Work to be completed:
Please rewrite part of the records below as a Markdown table with two columns, Row and Line: put a row number in Row and one line in Line, leaving out blank lines. Begin with the line that contains "pose: elev=157.8 azim=70.5" and continue through the line that contains "Dot at: (189, 164)", including only those lines.

Dataset items:
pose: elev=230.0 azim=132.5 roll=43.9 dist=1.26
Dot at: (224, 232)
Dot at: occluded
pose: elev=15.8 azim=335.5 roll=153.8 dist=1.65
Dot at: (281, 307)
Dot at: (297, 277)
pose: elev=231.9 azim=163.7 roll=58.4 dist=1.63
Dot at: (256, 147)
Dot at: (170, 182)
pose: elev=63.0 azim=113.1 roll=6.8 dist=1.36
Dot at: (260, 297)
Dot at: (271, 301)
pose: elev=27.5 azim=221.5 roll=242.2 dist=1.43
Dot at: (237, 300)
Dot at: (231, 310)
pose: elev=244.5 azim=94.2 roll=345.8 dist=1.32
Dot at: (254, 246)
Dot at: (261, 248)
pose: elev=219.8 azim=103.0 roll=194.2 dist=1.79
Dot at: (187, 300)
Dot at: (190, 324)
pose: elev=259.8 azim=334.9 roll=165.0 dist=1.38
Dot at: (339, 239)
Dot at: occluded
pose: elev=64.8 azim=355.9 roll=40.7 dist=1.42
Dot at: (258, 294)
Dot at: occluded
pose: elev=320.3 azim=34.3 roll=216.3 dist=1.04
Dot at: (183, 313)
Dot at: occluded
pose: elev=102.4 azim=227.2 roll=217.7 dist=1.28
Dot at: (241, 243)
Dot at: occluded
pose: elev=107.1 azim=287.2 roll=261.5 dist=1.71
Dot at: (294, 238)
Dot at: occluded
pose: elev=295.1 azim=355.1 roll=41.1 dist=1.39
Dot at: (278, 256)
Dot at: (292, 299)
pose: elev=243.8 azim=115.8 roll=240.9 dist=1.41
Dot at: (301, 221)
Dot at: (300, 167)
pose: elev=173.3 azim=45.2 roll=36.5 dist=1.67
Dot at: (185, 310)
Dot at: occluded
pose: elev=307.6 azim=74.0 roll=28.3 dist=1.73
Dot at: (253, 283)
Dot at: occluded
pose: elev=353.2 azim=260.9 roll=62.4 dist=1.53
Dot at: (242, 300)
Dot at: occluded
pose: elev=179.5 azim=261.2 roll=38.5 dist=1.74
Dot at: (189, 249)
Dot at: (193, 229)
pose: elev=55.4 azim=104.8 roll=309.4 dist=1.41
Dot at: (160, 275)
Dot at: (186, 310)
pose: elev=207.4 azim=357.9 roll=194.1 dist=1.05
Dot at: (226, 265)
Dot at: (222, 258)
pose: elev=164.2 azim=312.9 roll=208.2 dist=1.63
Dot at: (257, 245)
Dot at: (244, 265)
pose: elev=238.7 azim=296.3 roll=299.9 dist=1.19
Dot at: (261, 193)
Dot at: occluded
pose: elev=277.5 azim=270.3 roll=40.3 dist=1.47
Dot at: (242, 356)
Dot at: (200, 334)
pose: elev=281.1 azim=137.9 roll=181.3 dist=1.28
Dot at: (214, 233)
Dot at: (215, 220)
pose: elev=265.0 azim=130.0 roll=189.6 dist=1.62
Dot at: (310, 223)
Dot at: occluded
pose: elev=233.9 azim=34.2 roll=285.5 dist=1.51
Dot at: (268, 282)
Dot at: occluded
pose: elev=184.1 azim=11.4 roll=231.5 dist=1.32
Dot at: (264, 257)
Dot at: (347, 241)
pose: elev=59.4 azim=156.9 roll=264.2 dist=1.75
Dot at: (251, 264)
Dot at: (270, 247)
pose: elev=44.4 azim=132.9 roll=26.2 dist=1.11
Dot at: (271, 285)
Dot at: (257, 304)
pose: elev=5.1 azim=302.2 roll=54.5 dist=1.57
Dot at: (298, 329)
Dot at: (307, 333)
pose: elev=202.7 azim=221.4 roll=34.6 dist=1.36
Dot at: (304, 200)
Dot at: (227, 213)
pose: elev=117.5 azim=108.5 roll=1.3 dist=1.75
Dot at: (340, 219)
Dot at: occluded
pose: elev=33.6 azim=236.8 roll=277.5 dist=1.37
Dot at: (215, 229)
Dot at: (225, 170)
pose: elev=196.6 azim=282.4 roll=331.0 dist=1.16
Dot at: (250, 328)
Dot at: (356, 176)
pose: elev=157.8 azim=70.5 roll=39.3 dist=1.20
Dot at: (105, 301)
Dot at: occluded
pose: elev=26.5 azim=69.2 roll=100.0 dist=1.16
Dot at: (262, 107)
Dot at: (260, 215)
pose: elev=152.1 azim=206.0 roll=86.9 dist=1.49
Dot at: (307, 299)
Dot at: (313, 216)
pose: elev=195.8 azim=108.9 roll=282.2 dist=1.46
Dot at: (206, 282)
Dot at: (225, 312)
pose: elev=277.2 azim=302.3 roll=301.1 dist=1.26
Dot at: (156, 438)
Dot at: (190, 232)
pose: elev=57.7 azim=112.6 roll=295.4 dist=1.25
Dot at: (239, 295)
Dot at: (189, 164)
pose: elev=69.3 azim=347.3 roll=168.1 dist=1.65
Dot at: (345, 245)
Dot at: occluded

Completed exercise:
| Row | Line |
|---|---|
| 1 | pose: elev=157.8 azim=70.5 roll=39.3 dist=1.20 |
| 2 | Dot at: (105, 301) |
| 3 | Dot at: occluded |
| 4 | pose: elev=26.5 azim=69.2 roll=100.0 dist=1.16 |
| 5 | Dot at: (262, 107) |
| 6 | Dot at: (260, 215) |
| 7 | pose: elev=152.1 azim=206.0 roll=86.9 dist=1.49 |
| 8 | Dot at: (307, 299) |
| 9 | Dot at: (313, 216) |
| 10 | pose: elev=195.8 azim=108.9 roll=282.2 dist=1.46 |
| 11 | Dot at: (206, 282) |
| 12 | Dot at: (225, 312) |
| 13 | pose: elev=277.2 azim=302.3 roll=301.1 dist=1.26 |
| 14 | Dot at: (156, 438) |
| 15 | Dot at: (190, 232) |
| 16 | pose: elev=57.7 azim=112.6 roll=295.4 dist=1.25 |
| 17 | Dot at: (239, 295) |
| 18 | Dot at: (189, 164) |